挨拶もそこそこにマキは店に戻っていき、あとからミツが追いかける。
※ ※ ※ ※ ※
「そういうことかぁ」
店についてぐるりと丹念に見たがわからずにいて、ため息をついた時にふと全体を観てようやく気がついた。
「マキくん、なにかわかった」
「場所と外見ですね。ここは市境にあって、手入れしてない外見が狙われた理由なんですね」
「その通り。よくわかったね。市と市の境はどこでも大抵手入れが行き届いてない。それは行政の領分だから僕らは関係無いけど、ここは壱ノ宮署と隣の江南署の管轄境でもある。もし犯人がそれを知っていたら、初動が遅れる可能性があっただろうね」
「そのうえ手入れされてない外見、それは経営者がずぼらな性格という可能性があります。ならば売り上げをそのままにしてるとか、施錠されてないとか犯行しやすい可能性が高いということですね。ミドウさんはそれを踏まえてワナを仕掛けてたんだ」
「たぶんそうだろうね」
これでこの店が狙われた理由がわかった。けど犯行日を知ってたのはまだ謎だ。しかしこれを突きつければ教えてもらえる。マキはすぐさまミドウに言ってやろうとT.M.S探偵事務所へと向かった。
※ ※ ※ ※ ※
「へえ、ここがミドウさんの事務所かあ」
一緒についてきたミツが目をキラキラさせながら事務所内を見回しているのをよそに、マキは何故あの店を狙われたかを自分の席に座っているミドウに誇らしげに説明していた。

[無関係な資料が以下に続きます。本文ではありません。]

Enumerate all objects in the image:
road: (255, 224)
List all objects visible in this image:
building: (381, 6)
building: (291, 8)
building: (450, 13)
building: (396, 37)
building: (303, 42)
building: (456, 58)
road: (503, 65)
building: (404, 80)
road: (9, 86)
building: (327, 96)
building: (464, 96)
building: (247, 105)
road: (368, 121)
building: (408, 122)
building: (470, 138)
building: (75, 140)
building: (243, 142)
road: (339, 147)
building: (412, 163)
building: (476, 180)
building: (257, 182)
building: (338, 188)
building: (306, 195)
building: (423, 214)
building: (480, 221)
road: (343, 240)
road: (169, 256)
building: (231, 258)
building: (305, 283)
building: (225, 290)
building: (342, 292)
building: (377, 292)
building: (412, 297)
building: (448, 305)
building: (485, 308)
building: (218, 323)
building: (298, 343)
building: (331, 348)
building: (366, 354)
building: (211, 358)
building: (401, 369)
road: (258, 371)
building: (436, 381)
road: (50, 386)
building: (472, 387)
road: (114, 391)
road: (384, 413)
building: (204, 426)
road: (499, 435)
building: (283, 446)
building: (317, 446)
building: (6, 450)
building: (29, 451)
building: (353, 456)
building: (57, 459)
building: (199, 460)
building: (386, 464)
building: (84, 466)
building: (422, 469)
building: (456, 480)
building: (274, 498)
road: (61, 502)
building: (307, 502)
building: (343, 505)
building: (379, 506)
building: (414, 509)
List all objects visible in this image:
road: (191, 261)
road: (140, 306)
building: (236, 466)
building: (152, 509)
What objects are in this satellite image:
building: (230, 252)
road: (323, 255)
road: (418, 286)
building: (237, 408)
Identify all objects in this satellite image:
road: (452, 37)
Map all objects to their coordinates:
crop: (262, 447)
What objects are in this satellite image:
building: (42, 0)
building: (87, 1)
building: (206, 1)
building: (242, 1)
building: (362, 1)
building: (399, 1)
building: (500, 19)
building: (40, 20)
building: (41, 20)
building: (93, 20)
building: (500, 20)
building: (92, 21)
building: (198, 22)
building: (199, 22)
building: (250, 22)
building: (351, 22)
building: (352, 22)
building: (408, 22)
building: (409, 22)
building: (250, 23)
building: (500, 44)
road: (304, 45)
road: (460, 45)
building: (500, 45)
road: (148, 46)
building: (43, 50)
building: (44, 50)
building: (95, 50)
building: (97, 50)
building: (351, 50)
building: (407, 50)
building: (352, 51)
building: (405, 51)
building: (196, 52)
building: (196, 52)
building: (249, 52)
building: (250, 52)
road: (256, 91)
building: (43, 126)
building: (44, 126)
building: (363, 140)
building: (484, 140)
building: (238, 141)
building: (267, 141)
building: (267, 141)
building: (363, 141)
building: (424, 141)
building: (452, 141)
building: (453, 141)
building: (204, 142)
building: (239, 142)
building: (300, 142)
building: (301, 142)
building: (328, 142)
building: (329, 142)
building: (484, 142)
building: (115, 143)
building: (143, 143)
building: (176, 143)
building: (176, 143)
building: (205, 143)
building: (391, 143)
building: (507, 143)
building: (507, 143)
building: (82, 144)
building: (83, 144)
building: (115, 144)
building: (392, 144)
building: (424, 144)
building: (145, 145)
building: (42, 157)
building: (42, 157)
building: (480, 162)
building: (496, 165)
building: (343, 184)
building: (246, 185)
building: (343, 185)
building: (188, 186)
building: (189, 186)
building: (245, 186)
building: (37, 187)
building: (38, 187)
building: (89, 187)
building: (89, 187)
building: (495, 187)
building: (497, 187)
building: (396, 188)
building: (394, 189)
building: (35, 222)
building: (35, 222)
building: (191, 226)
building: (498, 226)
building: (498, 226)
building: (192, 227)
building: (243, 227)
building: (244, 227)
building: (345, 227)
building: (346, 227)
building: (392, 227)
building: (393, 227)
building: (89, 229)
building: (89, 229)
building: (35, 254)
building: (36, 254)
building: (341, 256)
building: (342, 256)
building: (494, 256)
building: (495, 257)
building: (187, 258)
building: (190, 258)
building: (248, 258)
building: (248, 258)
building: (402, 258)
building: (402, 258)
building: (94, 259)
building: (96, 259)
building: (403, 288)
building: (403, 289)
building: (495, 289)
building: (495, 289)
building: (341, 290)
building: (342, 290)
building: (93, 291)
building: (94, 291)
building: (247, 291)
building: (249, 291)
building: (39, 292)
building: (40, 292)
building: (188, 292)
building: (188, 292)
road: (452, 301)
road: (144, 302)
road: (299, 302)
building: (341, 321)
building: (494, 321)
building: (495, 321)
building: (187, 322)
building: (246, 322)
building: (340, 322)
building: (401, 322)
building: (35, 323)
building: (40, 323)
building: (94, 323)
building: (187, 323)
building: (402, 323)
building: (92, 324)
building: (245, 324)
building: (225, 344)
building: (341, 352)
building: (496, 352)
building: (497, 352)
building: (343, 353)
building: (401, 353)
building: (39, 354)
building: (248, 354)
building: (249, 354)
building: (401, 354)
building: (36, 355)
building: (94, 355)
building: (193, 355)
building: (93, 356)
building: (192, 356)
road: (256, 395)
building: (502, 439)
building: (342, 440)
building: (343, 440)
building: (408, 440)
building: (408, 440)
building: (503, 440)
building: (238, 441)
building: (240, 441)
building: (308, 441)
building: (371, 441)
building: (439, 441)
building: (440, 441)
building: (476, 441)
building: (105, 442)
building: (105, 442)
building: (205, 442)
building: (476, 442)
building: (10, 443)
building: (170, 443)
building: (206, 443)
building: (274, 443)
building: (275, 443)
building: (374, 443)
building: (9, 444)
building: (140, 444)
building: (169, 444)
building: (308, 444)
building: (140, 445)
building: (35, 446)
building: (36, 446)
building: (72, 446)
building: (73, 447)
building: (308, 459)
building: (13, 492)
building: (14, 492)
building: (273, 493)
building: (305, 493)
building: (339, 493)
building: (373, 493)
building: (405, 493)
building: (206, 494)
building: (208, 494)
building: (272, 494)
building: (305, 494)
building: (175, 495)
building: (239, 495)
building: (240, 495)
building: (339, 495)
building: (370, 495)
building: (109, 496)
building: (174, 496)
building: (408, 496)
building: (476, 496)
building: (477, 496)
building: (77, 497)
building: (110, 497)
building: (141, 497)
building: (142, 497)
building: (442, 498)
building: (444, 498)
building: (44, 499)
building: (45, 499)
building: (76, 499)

「うーん、まあ良しとしよう。その通り、わざと狙われやすい環境にしたのさ。マキちゃんも卒配で交番勤務していたことあるだろ」
「ええまあ」
「オレもやったけどその時捕まえたベテラン泥棒に聞いたことがある、狙いやすい場所ってどういう所なのって」
「よく教えてくれましたね」
「なんか心良く教えてくれたよ」
「……人たらし」
「人徳だろ。一番狙わないのはいわゆる[清貧]お金がなさそうだけど手入れが行き届いてる外見の所なんだってさ。逆に狙いやすいのは片付いてなくてお金がありそうな所」
「あの店がまさにそうでしたね。それで誘ったと」
「そんなとこ。よく出来ました」
椅子ごとくるくる回りながら拍手するミドウ。それを両手で止めて、ずいいっと顔を近づけマキは詰問する。